Annual headline inflation fell outside the Reserve Bank of Australia’s (RBA) target range of 2-3%, to 1.9%, down from 2.1% in March. Annual core inflation was 1.8% down from 2.1% in March but in line with market expectations. The weaker outcome was largely driven by deflation in fuel (down 2.5%) and food prices (down 0.3%). Following the release the Governor of the RBA, Philip Lowe, delivered a speech that highlighted that spare capacity in the labour market would need to be used up before any significant change in wage pressures occurs. He also noted that the monetary tightening cycles beginning to take hold around the world have “no automatic implications for monetary policy in Australia”.

The RBA left rates on hold in July, as widely expected. However, the Australian dollar weakened slightly on release, possibly reflecting that some analysts were expecting the Bank to adopt a more hawkish tone in line with a growing trend from central banks globally. The implied market probability of a rate rise had increased over most of July but unwound recently, partly due to the weak inflation data and Lowe’s comments on capacity and global monetary policy. Market pricing currently implies that an interest rate increase still is unlikely in the near term, with a less than 50% chance of an increase in the next year.

…and in Europe.

In Europe, headline inflation fell in June, but by less than expected. Annual headline inflation fell from 1.4% in May to 1.3% in June, while annual core inflation rose from 0.9% in May to 1.1% in June. The European Central Bank (ECB) left rates on hold in July, as widely expected. However, they did not remove the current guidance around quantitative easing (QE) as some analysts had expected. The minutes of the previous meeting showed discussion around the removal of a reference to QE from the announcement but decided not to drop it in order to avoid causing “premature tightening of financial conditions”. At the July meeting ECB President, Mario Draghi, did note that financial conditions were improving and remained appropriate to bring inflation back to target, adding to perceived hawkishness from central banks globally. 

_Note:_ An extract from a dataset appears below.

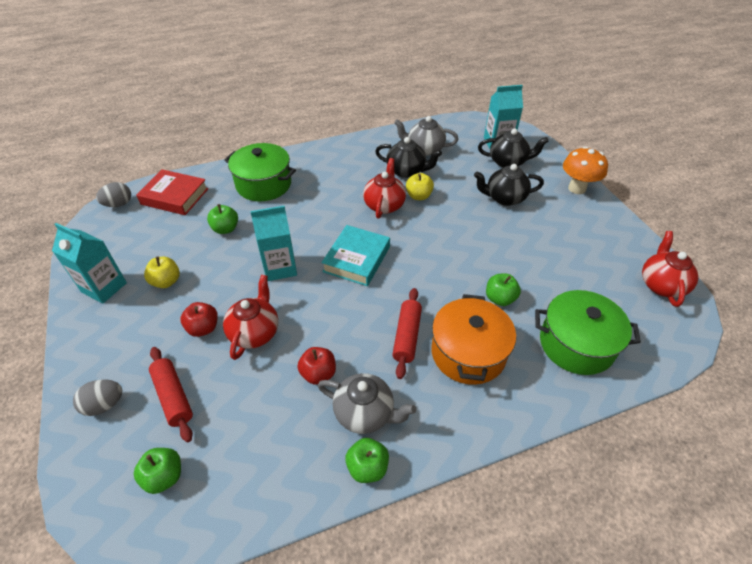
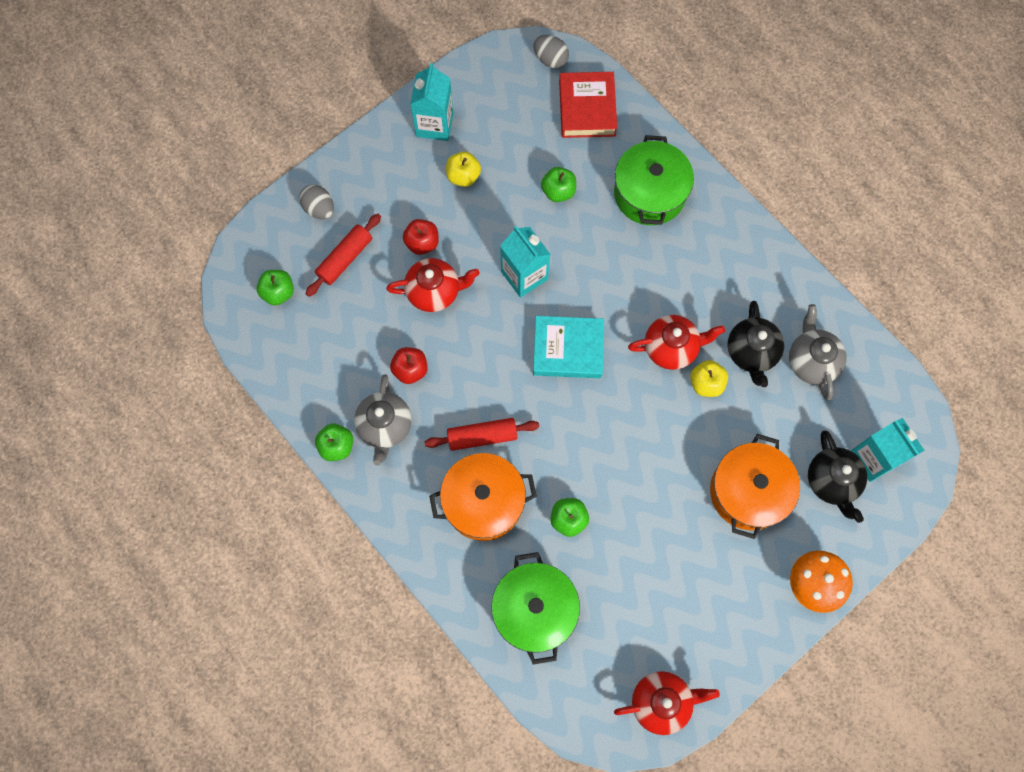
camera: 70 degrees right, 25 degrees up
(504, 198) = (748, 491): black teapot -> orange pot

The initial estimate of euro area GDP showed growth picking up in the June quarter to 0.6%, up from 0.5% in March. This brought annual GDP growth up to 2.1% from 1.7% in March. 

Figure 11: GDP growth remains mixed in advanced economies
Figure 11: GDP growth remains mixed in advanced economies .
Source: Haver

China beats growth targets

GDP growth in China showed the economy is continuing to perform above the official target level as annual GDP growth in the June quarter remained unchanged from March at 6.9%. This was stronger than markets had anticipated and above the official target for 2017 of 6.5%.

The strong growth figure was supported by robust underlying data with fixed asset investment, retail sales and industrial production all beating expectations. Full year growth in industrial production was 7.6% in June, up from 6.5% in May. Retail sales growth also rose with full year growth at 11.0% in June, up from 10.7% in May and above the 2017 target of 10%. Annual growth in fixed asset investment was 8.6%, unchanged from May and slightly below the official target of 9.0%. The strong results provide China some flexibility in the second half of 2017 to achieve their overall growth targets.

CPI inflation fell 0.2% in June leaving the annual rate unchanged from May at 1.5%. Behind the headline number was less deflation in food prices which was more than offset by weaker inflation in non-food prices.

Weak inflation in Japan pushes out return to target

Annual headline inflation in May was unchanged from April at 0.4%. The Bank of Japan’s preferred measure of core CPI was flat from a year ago, with annual core inflation at 0.0%, slightly below expectations. As widely expected, the Bank of Japan left rates on hold in July. While the Bank upgraded its forecasts for near term growth, it downgraded its forecasts for inflation. In particular, the Bank pushed out the date it expects to bring inflation back to target by a year to 2019.